Segment Open

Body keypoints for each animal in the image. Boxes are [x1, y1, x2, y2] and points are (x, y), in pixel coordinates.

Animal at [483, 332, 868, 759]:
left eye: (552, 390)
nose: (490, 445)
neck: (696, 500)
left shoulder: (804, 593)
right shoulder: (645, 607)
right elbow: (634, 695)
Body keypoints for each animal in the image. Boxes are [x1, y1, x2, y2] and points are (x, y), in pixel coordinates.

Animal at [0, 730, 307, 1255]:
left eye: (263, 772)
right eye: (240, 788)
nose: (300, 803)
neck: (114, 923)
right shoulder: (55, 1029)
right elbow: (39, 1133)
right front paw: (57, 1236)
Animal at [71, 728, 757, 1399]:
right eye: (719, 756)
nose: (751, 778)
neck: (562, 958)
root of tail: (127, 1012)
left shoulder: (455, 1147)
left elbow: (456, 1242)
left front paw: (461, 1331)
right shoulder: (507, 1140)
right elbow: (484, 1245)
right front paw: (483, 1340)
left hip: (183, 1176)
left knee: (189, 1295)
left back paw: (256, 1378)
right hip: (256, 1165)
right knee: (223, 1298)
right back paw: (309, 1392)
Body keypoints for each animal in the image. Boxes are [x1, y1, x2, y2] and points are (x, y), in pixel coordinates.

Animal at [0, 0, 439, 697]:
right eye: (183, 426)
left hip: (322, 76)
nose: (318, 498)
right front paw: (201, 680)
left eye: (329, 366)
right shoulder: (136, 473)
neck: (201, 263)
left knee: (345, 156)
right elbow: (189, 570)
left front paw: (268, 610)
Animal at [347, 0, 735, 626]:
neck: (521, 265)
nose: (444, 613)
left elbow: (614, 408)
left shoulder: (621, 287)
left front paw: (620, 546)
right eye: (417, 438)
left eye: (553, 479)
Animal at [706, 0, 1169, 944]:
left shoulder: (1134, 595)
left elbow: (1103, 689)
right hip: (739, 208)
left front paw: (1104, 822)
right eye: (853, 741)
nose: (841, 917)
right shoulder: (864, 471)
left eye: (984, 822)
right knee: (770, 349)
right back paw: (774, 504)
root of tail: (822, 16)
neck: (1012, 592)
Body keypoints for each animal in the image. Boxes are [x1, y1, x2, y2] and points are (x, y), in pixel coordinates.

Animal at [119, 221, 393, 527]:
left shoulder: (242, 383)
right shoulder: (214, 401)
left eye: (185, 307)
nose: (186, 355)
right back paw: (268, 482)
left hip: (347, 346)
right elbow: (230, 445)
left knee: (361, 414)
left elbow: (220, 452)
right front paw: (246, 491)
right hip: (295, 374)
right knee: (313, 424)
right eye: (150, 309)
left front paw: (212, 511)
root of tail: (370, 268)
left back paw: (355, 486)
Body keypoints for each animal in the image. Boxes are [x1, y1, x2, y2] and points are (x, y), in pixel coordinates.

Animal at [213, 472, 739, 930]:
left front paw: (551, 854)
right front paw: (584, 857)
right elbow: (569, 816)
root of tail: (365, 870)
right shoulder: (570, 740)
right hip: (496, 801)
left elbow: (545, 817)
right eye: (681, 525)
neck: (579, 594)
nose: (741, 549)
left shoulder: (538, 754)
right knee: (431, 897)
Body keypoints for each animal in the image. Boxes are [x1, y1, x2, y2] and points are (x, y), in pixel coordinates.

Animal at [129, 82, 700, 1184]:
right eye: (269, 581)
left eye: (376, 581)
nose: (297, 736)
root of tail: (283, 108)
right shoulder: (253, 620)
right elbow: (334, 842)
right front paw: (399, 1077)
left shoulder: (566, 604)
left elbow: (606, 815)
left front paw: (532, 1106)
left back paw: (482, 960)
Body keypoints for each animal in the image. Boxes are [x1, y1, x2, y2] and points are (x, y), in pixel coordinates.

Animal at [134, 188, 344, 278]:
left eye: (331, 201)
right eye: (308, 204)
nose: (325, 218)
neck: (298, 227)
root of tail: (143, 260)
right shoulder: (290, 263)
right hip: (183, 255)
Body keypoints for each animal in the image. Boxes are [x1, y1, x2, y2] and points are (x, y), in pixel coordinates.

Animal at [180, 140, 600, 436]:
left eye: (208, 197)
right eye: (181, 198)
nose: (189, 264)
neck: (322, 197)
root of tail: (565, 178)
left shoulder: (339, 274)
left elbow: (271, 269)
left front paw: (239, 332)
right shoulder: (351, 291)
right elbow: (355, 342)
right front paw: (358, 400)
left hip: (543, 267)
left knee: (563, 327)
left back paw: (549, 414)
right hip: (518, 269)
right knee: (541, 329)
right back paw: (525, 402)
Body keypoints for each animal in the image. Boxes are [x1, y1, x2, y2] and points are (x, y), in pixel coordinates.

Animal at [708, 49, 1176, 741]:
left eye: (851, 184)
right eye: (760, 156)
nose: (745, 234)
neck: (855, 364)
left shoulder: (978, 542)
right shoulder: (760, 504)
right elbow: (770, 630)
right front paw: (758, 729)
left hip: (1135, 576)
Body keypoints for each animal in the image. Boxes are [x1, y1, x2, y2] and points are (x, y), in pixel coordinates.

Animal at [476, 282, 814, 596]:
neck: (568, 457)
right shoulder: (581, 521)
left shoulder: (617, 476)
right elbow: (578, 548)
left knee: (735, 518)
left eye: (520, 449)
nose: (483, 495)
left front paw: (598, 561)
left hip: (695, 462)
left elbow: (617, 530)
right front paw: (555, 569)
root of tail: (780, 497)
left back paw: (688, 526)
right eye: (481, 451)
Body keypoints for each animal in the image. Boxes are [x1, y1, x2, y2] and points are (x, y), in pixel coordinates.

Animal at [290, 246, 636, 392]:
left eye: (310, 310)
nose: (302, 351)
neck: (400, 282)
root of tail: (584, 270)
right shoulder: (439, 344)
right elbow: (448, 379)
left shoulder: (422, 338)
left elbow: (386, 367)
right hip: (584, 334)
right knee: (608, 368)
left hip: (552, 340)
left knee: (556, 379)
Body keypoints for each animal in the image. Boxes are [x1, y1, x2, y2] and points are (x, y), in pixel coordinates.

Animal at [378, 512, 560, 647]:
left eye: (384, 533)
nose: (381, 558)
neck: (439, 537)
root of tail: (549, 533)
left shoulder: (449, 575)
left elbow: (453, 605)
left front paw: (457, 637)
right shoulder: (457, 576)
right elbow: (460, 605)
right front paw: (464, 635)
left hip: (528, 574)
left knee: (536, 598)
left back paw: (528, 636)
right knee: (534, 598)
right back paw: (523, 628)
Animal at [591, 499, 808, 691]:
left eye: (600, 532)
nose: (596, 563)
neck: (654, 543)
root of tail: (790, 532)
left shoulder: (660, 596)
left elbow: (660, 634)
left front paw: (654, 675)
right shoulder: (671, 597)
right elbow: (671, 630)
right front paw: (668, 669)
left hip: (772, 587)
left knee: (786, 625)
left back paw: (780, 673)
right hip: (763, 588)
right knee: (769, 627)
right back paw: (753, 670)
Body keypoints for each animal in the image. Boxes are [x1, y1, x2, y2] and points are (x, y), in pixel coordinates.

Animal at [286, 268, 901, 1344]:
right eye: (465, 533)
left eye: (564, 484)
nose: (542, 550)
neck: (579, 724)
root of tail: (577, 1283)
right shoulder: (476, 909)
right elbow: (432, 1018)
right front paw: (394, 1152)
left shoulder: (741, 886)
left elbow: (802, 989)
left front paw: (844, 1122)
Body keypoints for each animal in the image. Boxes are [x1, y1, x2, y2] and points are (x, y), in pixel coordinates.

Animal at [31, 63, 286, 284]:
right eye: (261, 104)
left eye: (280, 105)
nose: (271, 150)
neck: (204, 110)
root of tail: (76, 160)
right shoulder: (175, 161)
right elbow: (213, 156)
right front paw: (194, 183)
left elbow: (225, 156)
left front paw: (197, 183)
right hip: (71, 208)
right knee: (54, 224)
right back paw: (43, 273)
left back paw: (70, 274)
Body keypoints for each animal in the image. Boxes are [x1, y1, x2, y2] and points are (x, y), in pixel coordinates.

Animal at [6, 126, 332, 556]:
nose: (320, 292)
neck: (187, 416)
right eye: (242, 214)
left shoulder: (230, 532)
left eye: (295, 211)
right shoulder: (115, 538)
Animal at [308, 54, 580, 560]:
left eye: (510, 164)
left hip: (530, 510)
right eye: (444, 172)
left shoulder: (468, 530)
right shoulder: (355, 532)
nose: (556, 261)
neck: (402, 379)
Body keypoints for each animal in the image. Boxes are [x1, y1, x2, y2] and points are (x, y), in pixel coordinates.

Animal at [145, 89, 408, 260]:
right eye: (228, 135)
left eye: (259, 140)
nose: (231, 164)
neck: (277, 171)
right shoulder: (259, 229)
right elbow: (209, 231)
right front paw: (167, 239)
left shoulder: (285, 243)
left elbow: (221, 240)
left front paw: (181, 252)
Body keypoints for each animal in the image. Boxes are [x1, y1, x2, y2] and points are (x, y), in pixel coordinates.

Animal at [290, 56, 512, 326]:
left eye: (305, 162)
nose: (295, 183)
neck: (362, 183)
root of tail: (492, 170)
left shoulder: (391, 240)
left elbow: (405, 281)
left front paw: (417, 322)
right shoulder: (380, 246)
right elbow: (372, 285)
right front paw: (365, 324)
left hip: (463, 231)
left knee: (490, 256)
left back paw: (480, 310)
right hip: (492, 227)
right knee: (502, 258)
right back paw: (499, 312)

Segment Closed

Exercise instructions: In the data above, start at the line that has "right front paw: (464, 635)", stop after the line that has "right hip: (763, 588)", and print every line in between exactly as it stands.

Written answer:
right front paw: (464, 635)
left hip: (528, 574)
left knee: (536, 598)
left back paw: (528, 636)
right knee: (534, 598)
right back paw: (523, 628)
Animal at [591, 499, 808, 691]:
left eye: (600, 532)
nose: (596, 563)
neck: (654, 543)
root of tail: (790, 532)
left shoulder: (660, 596)
left elbow: (660, 634)
left front paw: (654, 675)
right shoulder: (671, 597)
right elbow: (671, 630)
right front paw: (668, 669)
left hip: (772, 587)
left knee: (786, 625)
left back paw: (780, 673)
right hip: (763, 588)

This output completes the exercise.